Task goal = Beginning with the first line below, retype exactly each line through the one containing "95.25 90) (fields_autoplaced)". Leave out all pictures.
---------- Data for analysis ----------
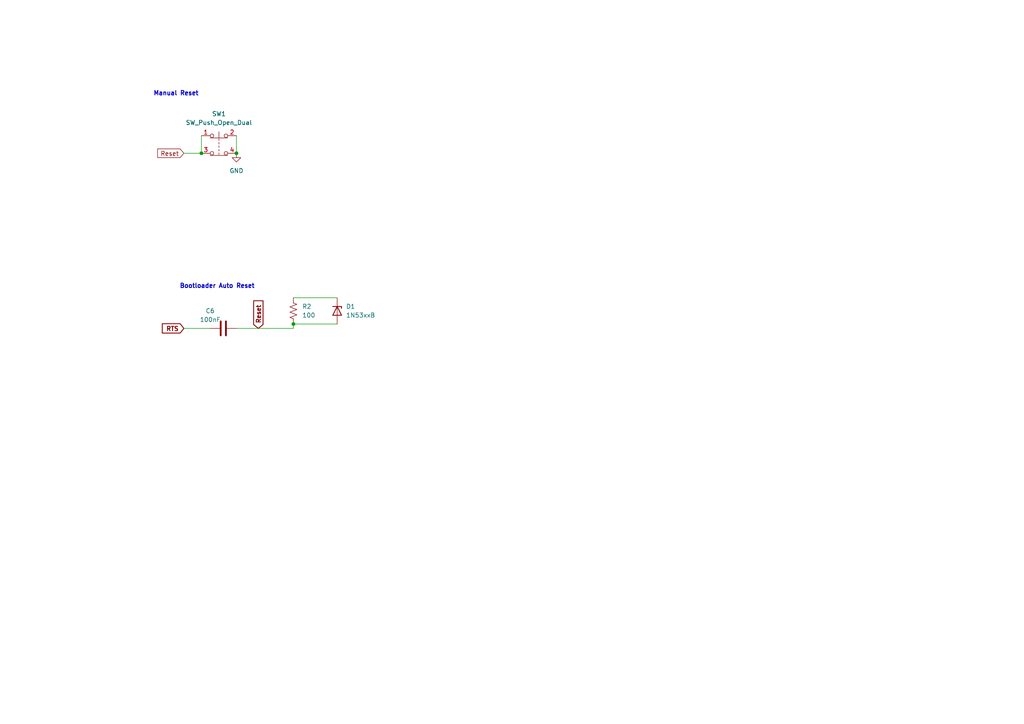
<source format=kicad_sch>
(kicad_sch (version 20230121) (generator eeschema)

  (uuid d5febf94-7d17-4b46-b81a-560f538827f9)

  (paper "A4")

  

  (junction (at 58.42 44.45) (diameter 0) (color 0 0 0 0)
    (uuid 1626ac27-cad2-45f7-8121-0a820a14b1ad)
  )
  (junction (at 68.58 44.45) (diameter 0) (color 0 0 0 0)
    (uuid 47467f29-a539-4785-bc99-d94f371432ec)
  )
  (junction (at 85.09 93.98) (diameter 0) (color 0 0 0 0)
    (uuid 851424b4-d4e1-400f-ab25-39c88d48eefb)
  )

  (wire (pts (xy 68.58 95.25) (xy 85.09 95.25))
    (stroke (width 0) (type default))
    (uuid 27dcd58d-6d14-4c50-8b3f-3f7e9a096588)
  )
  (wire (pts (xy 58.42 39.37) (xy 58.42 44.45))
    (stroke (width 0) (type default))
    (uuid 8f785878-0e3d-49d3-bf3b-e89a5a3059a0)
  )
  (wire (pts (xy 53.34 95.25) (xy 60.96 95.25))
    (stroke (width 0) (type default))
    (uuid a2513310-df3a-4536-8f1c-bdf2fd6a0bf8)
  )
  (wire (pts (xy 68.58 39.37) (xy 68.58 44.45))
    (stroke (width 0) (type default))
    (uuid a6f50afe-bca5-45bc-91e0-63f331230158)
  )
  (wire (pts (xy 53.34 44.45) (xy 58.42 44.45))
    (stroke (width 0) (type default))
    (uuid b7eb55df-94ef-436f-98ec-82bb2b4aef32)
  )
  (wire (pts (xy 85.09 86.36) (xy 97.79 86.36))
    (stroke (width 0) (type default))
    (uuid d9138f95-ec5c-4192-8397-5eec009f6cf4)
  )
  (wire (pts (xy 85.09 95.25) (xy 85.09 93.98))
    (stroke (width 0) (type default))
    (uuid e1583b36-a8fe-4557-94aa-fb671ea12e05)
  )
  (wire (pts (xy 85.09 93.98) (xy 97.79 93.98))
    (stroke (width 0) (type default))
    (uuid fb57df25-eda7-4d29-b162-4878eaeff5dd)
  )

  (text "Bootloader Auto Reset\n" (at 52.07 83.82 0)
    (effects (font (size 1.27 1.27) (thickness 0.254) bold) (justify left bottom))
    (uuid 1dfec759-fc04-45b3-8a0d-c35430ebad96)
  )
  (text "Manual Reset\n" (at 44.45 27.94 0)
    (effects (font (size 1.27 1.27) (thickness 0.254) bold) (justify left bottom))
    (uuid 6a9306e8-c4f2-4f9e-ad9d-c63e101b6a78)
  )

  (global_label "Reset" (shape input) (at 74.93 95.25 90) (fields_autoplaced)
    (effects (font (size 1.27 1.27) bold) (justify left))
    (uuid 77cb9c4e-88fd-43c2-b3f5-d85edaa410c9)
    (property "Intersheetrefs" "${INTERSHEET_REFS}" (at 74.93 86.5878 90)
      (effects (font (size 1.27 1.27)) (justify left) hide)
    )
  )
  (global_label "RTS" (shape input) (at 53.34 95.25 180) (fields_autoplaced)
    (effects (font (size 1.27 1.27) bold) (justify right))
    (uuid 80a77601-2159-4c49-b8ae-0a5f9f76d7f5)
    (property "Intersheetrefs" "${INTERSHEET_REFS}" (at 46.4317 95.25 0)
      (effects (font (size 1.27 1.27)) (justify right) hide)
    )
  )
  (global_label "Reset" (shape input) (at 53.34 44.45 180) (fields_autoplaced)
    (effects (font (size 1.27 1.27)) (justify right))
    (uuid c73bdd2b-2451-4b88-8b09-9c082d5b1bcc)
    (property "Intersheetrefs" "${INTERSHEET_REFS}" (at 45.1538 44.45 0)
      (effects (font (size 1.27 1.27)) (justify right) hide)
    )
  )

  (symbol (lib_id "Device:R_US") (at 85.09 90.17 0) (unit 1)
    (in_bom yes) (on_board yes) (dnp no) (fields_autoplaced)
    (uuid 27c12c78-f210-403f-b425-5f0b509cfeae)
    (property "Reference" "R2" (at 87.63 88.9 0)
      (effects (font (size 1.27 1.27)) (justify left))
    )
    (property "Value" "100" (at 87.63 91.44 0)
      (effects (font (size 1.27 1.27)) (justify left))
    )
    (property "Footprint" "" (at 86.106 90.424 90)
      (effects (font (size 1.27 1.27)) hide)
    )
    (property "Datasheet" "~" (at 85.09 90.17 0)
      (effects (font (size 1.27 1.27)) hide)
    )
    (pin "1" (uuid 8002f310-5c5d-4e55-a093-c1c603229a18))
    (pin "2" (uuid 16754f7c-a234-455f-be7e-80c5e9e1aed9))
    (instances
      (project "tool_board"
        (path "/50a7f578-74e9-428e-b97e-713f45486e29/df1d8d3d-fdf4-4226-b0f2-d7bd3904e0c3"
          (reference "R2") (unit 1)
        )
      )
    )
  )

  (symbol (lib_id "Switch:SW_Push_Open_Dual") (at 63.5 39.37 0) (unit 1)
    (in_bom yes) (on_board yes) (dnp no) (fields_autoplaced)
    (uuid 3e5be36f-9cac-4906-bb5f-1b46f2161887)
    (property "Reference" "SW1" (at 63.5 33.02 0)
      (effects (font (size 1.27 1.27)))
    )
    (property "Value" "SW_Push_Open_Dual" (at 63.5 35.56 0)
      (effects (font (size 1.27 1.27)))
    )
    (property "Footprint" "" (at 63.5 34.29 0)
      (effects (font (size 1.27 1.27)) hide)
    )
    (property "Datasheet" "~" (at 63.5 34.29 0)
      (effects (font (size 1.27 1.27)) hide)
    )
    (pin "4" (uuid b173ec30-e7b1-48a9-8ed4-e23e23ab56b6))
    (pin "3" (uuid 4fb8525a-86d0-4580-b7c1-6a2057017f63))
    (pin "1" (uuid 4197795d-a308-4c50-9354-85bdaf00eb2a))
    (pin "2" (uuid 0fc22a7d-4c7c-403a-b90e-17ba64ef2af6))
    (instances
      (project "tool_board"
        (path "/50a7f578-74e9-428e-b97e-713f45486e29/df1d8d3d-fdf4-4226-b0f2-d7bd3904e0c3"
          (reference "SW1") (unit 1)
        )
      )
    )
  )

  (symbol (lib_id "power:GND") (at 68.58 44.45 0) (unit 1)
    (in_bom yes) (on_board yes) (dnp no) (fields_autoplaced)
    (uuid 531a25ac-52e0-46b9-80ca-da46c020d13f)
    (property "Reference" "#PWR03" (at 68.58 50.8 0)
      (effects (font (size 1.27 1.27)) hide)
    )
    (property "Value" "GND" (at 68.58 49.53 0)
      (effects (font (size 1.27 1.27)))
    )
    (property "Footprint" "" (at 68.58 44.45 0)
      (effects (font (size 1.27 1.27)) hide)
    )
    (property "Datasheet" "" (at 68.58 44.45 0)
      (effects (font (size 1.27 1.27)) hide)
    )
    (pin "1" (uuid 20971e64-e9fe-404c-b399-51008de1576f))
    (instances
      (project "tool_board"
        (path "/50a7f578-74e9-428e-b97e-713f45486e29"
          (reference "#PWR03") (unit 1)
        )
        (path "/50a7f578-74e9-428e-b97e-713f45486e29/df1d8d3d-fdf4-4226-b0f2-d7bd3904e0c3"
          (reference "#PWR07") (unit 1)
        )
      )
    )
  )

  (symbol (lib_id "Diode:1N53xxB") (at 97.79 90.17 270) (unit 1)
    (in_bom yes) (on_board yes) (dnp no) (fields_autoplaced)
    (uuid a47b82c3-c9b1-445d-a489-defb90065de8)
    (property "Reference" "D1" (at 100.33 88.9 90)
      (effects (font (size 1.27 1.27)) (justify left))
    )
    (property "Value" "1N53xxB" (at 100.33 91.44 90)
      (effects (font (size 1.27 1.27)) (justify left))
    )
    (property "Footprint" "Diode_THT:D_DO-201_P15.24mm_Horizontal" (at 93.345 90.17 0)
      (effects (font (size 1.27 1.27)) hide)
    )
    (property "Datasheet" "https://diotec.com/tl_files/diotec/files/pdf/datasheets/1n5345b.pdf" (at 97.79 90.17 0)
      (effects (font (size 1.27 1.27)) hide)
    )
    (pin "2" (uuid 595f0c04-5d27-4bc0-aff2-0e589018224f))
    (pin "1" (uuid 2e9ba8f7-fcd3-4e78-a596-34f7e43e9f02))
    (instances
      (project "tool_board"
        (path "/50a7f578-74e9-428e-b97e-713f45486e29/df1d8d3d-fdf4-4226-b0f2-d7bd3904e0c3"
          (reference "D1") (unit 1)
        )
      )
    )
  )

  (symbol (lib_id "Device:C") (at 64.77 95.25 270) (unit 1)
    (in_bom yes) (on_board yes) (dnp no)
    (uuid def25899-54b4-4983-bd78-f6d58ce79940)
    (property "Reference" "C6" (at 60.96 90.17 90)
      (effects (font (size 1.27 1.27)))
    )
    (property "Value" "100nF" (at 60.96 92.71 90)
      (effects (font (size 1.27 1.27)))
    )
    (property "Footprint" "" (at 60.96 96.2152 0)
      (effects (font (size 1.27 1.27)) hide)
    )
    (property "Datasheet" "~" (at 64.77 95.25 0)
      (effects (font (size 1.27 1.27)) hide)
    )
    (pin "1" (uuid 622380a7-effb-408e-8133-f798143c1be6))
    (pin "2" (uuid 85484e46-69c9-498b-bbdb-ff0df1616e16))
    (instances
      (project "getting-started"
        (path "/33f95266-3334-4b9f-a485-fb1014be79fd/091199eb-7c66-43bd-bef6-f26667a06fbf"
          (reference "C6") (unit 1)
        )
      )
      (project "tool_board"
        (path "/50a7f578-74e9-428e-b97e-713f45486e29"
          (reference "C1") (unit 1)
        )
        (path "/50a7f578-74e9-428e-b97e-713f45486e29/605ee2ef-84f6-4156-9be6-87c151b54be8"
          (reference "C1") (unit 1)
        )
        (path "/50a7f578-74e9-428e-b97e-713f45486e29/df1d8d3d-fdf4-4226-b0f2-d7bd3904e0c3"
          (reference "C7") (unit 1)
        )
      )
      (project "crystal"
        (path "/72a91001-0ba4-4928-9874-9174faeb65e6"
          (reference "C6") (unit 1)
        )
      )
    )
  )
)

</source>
----------
Completed task =
<source format=kicad_sch>
(kicad_sch (version 20230121) (generator eeschema)

  (uuid d5febf94-7d17-4b46-b81a-560f538827f9)

  (paper "A4")

  

  (junction (at 58.42 44.45) (diameter 0) (color 0 0 0 0)
    (uuid 1626ac27-cad2-45f7-8121-0a820a14b1ad)
  )
  (junction (at 68.58 44.45) (diameter 0) (color 0 0 0 0)
    (uuid 47467f29-a539-4785-bc99-d94f371432ec)
  )
  (junction (at 85.09 93.98) (diameter 0) (color 0 0 0 0)
    (uuid 851424b4-d4e1-400f-ab25-39c88d48eefb)
  )

  (wire (pts (xy 68.58 95.25) (xy 85.09 95.25))
    (stroke (width 0) (type default))
    (uuid 27dcd58d-6d14-4c50-8b3f-3f7e9a096588)
  )
  (wire (pts (xy 58.42 39.37) (xy 58.42 44.45))
    (stroke (width 0) (type default))
    (uuid 8f785878-0e3d-49d3-bf3b-e89a5a3059a0)
  )
  (wire (pts (xy 53.34 95.25) (xy 60.96 95.25))
    (stroke (width 0) (type default))
    (uuid a2513310-df3a-4536-8f1c-bdf2fd6a0bf8)
  )
  (wire (pts (xy 68.58 39.37) (xy 68.58 44.45))
    (stroke (width 0) (type default))
    (uuid a6f50afe-bca5-45bc-91e0-63f331230158)
  )
  (wire (pts (xy 53.34 44.45) (xy 58.42 44.45))
    (stroke (width 0) (type default))
    (uuid b7eb55df-94ef-436f-98ec-82bb2b4aef32)
  )
  (wire (pts (xy 85.09 86.36) (xy 97.79 86.36))
    (stroke (width 0) (type default))
    (uuid d9138f95-ec5c-4192-8397-5eec009f6cf4)
  )
  (wire (pts (xy 85.09 95.25) (xy 85.09 93.98))
    (stroke (width 0) (type default))
    (uuid e1583b36-a8fe-4557-94aa-fb671ea12e05)
  )
  (wire (pts (xy 85.09 93.98) (xy 97.79 93.98))
    (stroke (width 0) (type default))
    (uuid fb57df25-eda7-4d29-b162-4878eaeff5dd)
  )

  (text "Bootloader Auto Reset\n" (at 52.07 83.82 0)
    (effects (font (size 1.27 1.27) (thickness 0.254) bold) (justify left bottom))
    (uuid 1dfec759-fc04-45b3-8a0d-c35430ebad96)
  )
  (text "Manual Reset\n" (at 44.45 27.94 0)
    (effects (font (size 1.27 1.27) (thickness 0.254) bold) (justify left bottom))
    (uuid 6a9306e8-c4f2-4f9e-ad9d-c63e101b6a78)
  )

  (global_label "Reset" (shape input) (at 74.93 95.25 90) (fields_autoplaced)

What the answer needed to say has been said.